• Task objective:
Below are entries. Copy exactly the lines running from the line that holds "tapi menurut millenials, masih" to the line that holds "rakyatnya, sosok itu", with both ends included.

☆ ☆ ☆ ☆ ☆ ☆ ☆

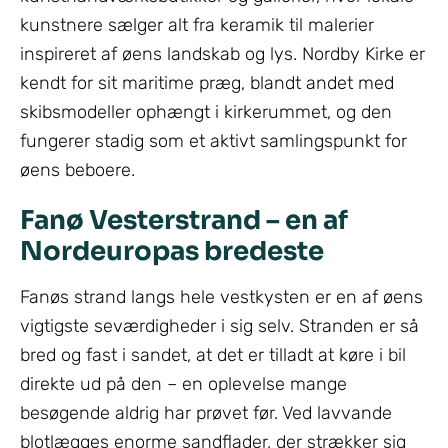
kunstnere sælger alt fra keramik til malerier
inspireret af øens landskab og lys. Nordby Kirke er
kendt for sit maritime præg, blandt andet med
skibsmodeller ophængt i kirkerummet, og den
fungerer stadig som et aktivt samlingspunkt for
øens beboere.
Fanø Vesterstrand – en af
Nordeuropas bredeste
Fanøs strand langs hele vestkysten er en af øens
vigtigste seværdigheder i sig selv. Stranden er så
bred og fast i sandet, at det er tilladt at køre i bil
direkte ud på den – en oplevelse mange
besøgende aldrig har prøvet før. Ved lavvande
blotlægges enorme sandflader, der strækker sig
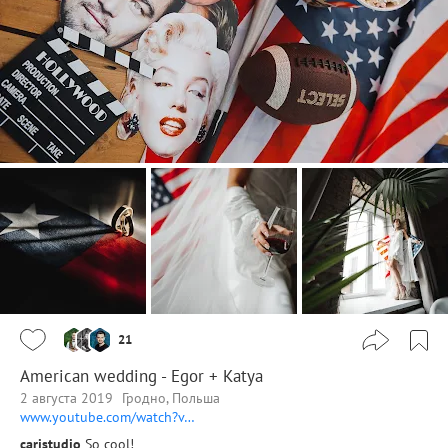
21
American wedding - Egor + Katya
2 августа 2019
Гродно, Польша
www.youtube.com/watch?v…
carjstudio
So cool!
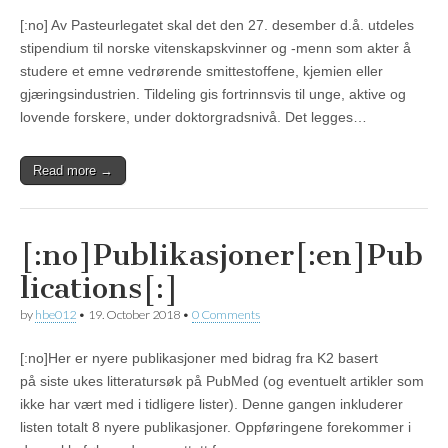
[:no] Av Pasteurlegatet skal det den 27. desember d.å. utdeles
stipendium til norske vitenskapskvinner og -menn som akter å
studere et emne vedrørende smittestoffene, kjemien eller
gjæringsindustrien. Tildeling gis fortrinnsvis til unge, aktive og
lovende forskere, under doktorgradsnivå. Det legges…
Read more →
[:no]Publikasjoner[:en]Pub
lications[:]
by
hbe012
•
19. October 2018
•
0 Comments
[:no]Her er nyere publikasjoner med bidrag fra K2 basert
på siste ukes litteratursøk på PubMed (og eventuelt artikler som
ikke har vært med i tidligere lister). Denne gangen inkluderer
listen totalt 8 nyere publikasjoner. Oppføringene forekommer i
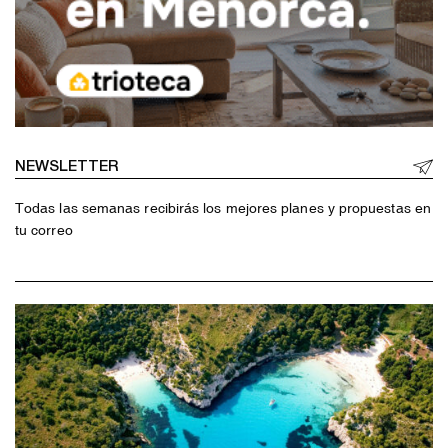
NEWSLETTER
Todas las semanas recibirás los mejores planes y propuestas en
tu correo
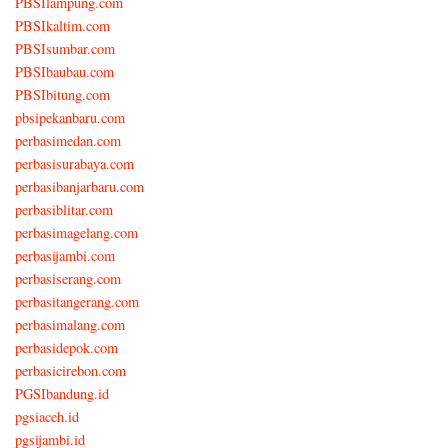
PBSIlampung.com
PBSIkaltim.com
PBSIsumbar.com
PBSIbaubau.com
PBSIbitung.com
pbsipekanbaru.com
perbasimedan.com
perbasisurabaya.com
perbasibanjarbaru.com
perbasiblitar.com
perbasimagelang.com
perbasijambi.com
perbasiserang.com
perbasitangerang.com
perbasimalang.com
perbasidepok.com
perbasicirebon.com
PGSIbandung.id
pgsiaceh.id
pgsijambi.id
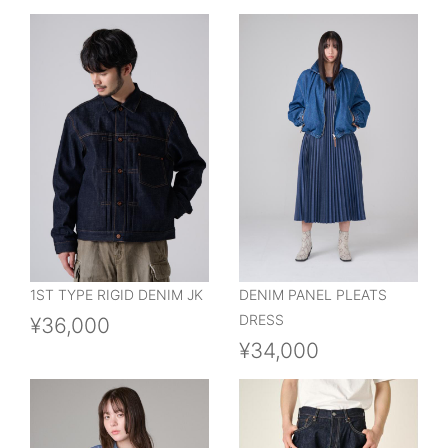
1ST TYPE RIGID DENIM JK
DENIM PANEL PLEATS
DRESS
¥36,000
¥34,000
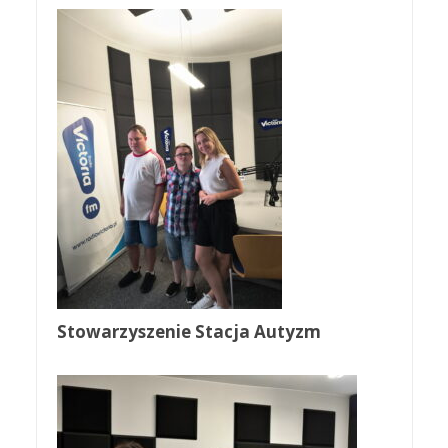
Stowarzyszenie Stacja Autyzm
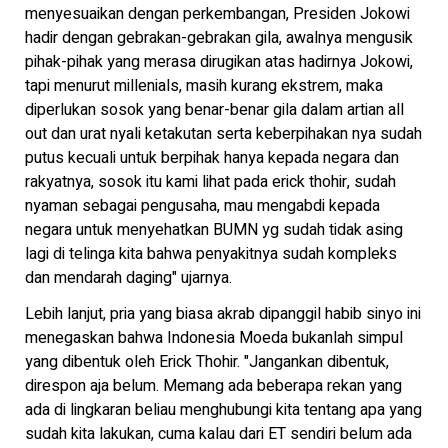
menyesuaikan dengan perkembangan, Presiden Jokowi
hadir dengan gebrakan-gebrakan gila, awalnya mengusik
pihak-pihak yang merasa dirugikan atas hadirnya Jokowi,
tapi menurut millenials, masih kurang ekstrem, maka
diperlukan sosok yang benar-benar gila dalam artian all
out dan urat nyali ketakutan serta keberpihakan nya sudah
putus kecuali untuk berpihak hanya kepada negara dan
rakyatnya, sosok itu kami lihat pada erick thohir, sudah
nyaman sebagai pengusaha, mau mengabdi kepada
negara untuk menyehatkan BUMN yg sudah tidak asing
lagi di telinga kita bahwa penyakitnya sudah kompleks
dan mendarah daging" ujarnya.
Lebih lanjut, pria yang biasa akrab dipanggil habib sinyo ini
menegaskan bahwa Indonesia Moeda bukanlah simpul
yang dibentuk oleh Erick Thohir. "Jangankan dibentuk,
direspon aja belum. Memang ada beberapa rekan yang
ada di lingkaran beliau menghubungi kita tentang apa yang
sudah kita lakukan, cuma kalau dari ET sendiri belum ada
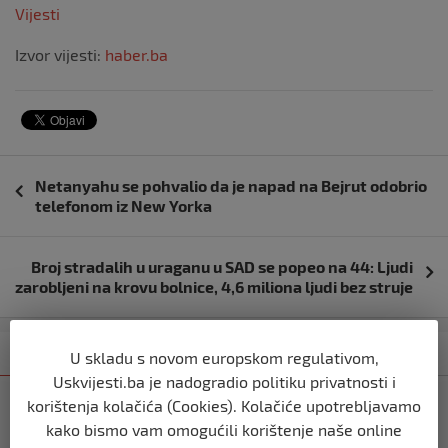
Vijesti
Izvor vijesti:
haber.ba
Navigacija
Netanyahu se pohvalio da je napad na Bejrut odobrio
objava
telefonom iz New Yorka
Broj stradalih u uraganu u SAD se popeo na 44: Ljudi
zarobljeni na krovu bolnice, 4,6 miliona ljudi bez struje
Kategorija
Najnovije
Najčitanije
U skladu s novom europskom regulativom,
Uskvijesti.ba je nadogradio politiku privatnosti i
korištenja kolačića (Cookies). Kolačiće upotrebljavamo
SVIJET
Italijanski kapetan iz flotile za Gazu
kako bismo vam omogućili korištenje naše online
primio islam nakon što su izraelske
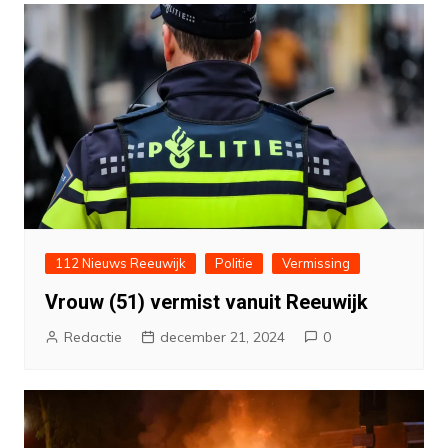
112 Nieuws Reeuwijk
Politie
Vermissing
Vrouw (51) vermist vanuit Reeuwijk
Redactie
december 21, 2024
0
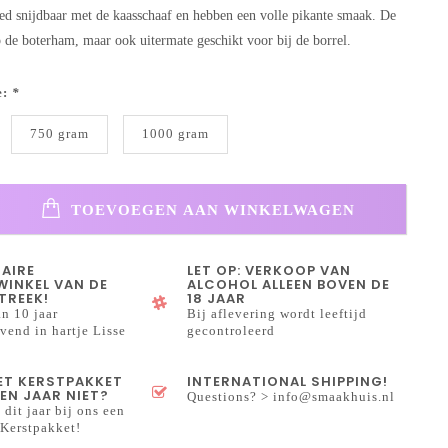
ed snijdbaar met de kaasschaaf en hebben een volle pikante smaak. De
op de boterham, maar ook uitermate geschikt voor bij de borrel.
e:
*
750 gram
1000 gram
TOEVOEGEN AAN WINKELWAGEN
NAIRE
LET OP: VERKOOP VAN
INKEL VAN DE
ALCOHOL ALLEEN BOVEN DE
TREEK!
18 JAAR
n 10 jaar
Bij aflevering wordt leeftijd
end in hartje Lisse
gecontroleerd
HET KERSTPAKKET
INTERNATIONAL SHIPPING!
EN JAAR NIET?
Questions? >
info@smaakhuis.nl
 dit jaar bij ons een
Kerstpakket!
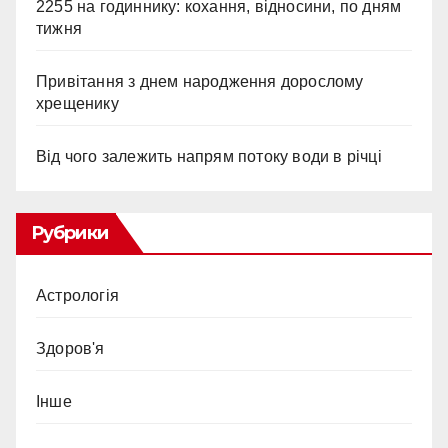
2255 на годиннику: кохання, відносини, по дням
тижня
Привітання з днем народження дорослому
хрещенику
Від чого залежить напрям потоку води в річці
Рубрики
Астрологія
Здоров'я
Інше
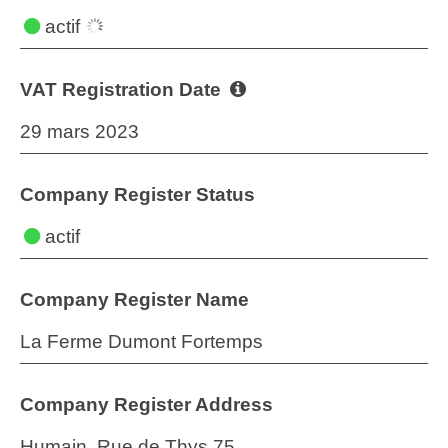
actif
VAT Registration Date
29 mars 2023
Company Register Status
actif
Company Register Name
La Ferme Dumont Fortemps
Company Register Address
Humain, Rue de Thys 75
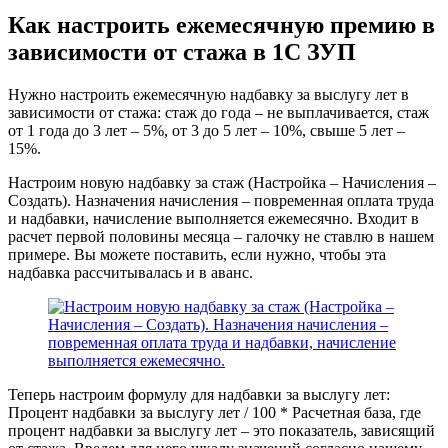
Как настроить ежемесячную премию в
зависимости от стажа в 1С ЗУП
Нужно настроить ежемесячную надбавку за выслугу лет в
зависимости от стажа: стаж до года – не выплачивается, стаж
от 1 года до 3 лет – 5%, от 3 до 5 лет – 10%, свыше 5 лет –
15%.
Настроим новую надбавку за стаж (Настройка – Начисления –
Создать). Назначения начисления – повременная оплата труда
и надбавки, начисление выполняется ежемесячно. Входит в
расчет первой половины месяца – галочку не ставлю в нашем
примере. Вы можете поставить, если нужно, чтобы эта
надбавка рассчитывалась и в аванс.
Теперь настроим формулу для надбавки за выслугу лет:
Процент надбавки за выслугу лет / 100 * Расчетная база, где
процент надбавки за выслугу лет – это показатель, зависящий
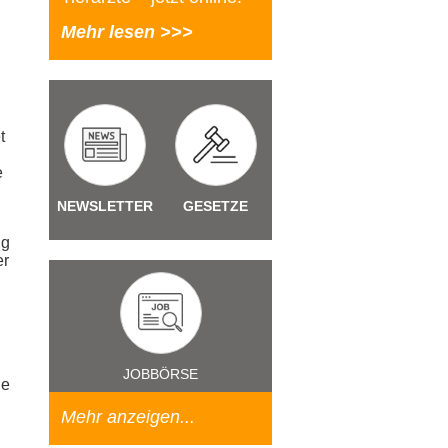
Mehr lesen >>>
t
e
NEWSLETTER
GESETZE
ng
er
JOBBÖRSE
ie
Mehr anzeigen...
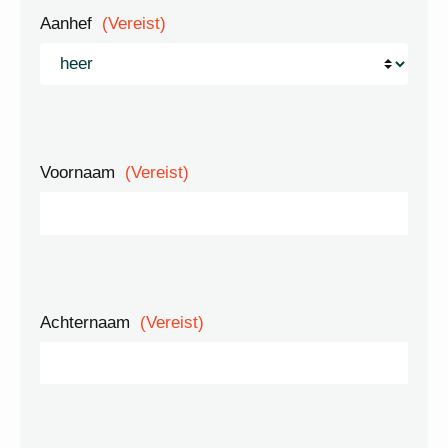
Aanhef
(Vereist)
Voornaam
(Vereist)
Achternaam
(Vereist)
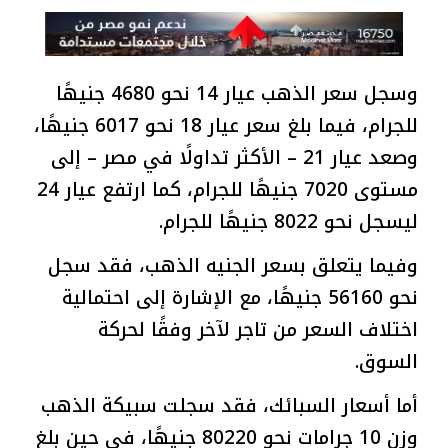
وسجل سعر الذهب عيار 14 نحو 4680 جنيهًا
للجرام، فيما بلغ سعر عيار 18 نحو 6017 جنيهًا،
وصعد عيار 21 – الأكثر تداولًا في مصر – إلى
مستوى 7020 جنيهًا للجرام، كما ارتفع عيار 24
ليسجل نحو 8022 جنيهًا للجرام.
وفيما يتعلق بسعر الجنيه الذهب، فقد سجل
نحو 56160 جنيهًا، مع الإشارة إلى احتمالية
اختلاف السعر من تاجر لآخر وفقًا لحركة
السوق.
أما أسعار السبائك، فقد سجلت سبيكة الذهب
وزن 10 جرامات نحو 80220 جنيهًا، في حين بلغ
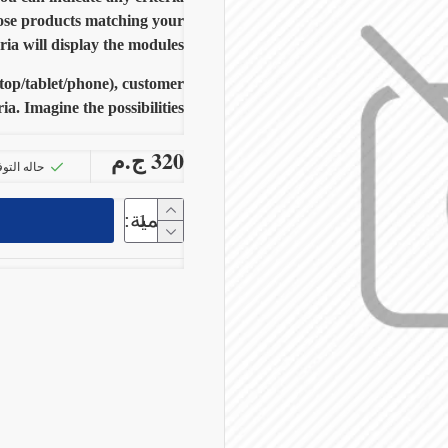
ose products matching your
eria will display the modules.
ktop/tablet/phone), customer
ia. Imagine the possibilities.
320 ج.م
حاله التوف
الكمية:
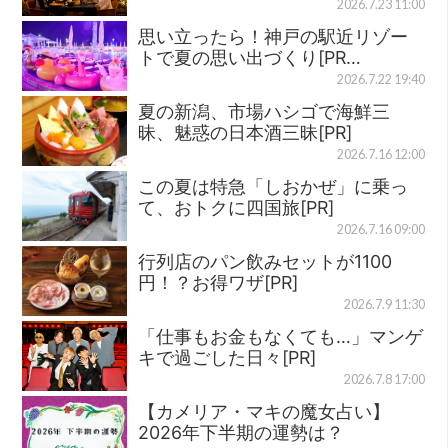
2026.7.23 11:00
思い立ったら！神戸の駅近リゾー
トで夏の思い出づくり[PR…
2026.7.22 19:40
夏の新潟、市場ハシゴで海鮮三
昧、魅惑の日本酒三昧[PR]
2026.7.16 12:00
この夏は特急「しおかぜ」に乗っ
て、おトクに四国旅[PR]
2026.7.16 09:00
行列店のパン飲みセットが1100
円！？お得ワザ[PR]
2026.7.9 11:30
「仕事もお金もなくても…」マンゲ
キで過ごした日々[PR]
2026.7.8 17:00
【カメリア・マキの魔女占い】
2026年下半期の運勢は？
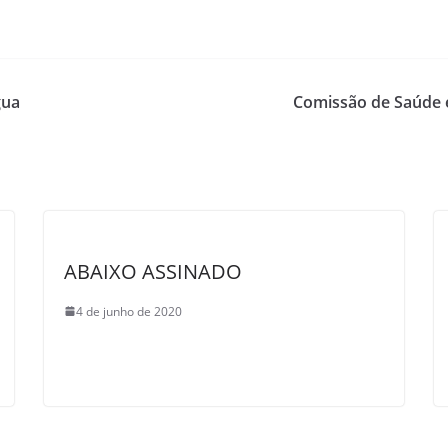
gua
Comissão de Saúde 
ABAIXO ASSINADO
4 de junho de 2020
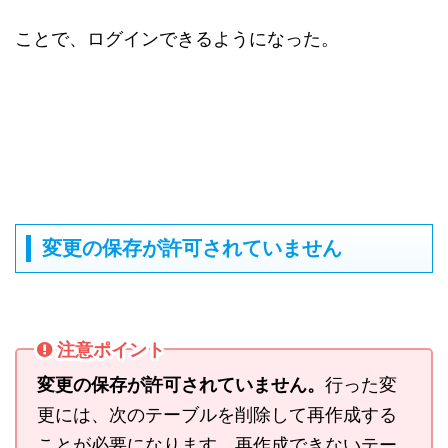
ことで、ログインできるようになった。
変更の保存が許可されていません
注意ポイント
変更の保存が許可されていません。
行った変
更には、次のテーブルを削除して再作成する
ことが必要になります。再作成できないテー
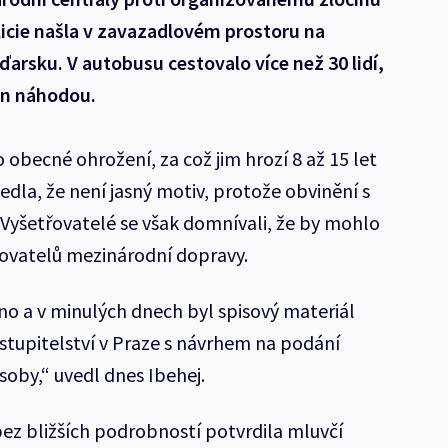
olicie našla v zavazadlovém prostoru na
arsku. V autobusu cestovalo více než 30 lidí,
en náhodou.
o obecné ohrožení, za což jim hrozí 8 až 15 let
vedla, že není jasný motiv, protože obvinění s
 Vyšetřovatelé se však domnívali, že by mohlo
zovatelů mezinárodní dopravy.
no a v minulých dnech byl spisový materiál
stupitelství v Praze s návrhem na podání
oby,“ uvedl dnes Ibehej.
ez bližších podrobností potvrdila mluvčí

☆ ☆ ☆ ☆ ☆ ☆ ☆

• Result of this exercise:
tapi menurut millenials, masih kurang ekstrem, maka
diperlukan sosok yang benar-benar gila dalam artian all
out dan urat nyali ketakutan serta keberpihakan nya sudah
putus kecuali untuk berpihak hanya kepada negara dan
rakyatnya, sosok itu kami lihat pada erick thohir, sudah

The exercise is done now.